What is this blog supposed to be? What is not supposed to be?
It was 1AM when I decided to press the Send button after writing the letter. The next day I took a leave of absence because I was feeling sick to my stomach, but in reality I was just exhausted. The work hours for this project were just insane, and I felt like the stress was eating me up. That combination of feelings of frustration, high stress and exhaustion made me feel so disconnected from the work and life. When I was told that this project was going to last until August, even tho I try my hardest, I just felt like I couldn't go through. I know my other teammates were starting to lose that camaraderie they had in the beginning, since I bet they were feeling the same.
After a hard year and other things occurring in my life, I decided to take some time off from life. Contrary to popular belief, this isn't some suicide attempt, nervous breakdown or anything similar, I just needed to take a break. I don't really go out during the weekends, since most of my hobbies are going to the gym and playing video games. Also, I am not a fan of eating in restaurants, since I like to cook my own food, that means that most of my earnings went into paying bills. The only vice I have, similar to many of you, is the internet.
Because of this, it was possible to save around 30% of my paycheck per month.
Since I almost never took a vacation, that money was left in a saving accounts, gathering dust. In around a 2-year period, I saved up enough, taking into account my current budget, so that I could survive without a job for a year. This means, no part-time, not having to worry about rent, utilities or any other bills I may have. Not have to sacrifice what I like to do for fun, like the monthly gym payments, clothes or budgeting for cheap food. I could live exactly how I do without sacrificing anything, I can even go to a vacation to Europe (let's say a month) and not have to worry that I'm going to be living on the streets the next week.
My friends have been telling me that I am crazy to do this, some ask me if I have other plans, like making a startup (I am a programmer). Meanwhile, others have been recommending me jobs, but I am done with working for the man, at least for now. My last job put me in a project that just burned me, and that was like the last drop. Alas, I just had to when I sent my letter of resignation.

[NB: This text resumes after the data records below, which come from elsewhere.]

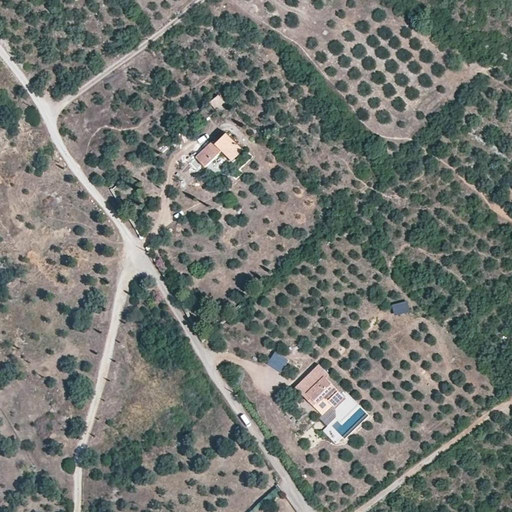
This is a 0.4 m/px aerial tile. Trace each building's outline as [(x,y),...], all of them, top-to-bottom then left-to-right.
[(226,103),(219,95),(210,103),(217,111),(226,103)] [(244,151),(228,134),(217,144),(213,141),(196,158),(203,165),(206,167),(222,151),(233,161),(244,151)] [(203,165),(196,158),(190,164),(197,171),(203,165)] [(408,301),(393,304),(395,315),(410,312),(408,301)] [(321,365),(295,388),(321,415),(331,405),(324,397),(338,384),(321,365)] [(323,430),(336,444),(343,438),(330,424),(323,430)]
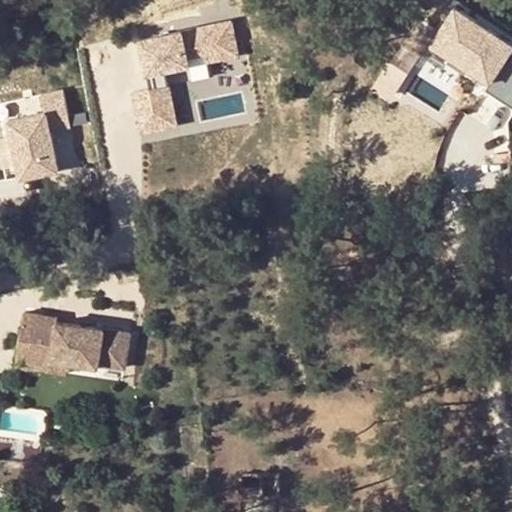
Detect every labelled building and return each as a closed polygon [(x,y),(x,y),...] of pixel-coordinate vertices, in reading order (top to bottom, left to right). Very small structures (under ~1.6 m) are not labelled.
[(431,47),(511,99),(511,50),(511,51),(511,49),(511,36),(456,0),(451,0),(431,31),(438,36),(431,47)] [(133,92),(141,131),(177,124),(166,70),(189,65),(187,57),(206,53),(207,61),(238,55),(231,21),(140,40),(147,73),(153,72),(156,87),(150,88),(133,92)] [(147,73),(150,88),(156,87),(153,72),(147,73)] [(21,178),(59,170),(51,131),(71,126),(64,90),(42,95),(46,112),(9,120),(21,178)] [(58,315),(26,309),(19,348),(53,354),(53,359),(68,362),(100,368),(101,364),(126,369),(132,334),(58,320),(58,315)] [(66,372),(68,362),(53,359),(53,354),(19,348),(16,362),(66,372)] [(302,495),(302,470),(241,472),(241,497),(302,495)]
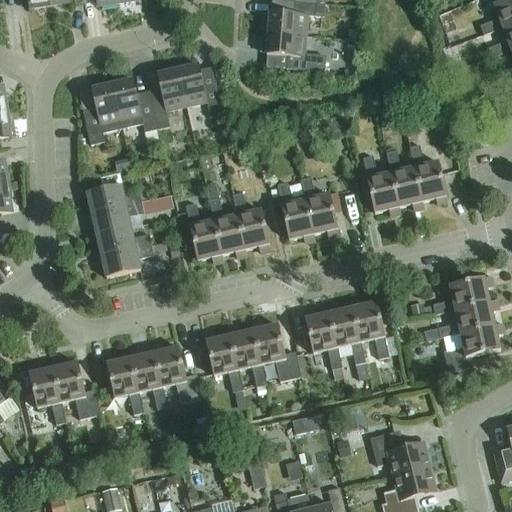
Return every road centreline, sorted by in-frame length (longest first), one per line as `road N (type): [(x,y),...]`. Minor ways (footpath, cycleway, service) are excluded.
road 1 (residential): [(27,281),(65,323),(87,333),(511,227)]
road 2 (residential): [(27,281),(43,250),(47,83)]
road 3 (residential): [(47,83),(70,57),(170,25),(182,0)]
road 4 (residential): [(477,511),(461,436),(467,419),(511,394)]
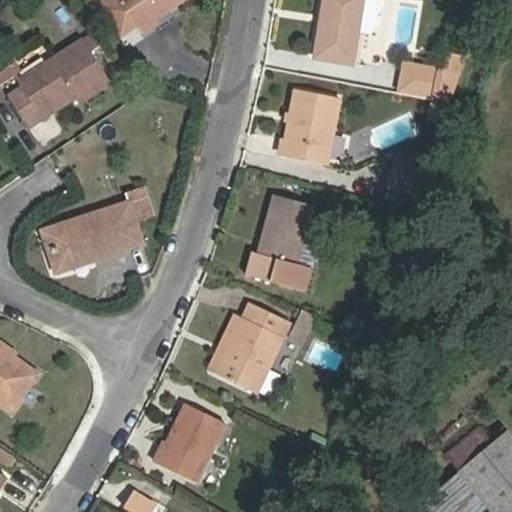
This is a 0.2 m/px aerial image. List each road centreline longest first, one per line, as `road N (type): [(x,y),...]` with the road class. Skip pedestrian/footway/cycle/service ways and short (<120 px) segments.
road 1 (residential): [(150,353),(222,159),(254,0)]
road 2 (residential): [(61,511),(150,353)]
road 3 (residential): [(0,277),(150,353)]
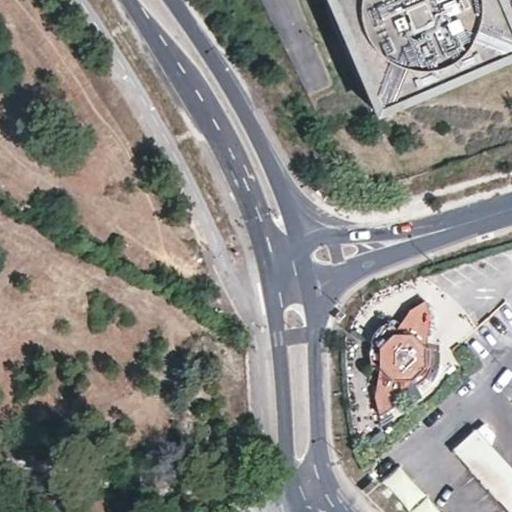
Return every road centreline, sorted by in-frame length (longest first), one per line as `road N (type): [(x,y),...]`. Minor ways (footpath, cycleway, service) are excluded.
road 1 (secondary): [(132,0),(227,143),(284,258)]
road 2 (secondary): [(284,258),(297,231),(262,140),(174,0)]
road 3 (secondary): [(328,495),(314,304),(284,258)]
road 4 (secondary): [(284,258),(276,313),(292,499)]
road 5 (residential): [(284,258),(320,279),(397,241)]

After this boring introduction to my current state of mind, what is this blog website supposed to accomplish?
Well, for one, it is not a way to make money or even use it as a way to sell it as a product. To be honest, I don't know what is supposed to be. I think this could be my journal of sorts, not necessarily about my boring life, but about projects that I may be currently working on (currently designing some apps).
Finally, to end this random assortment of words that may sound like random gibberish to some of you, whatever this website ends up being, it’s going to be about what I am thinking of writing at the time.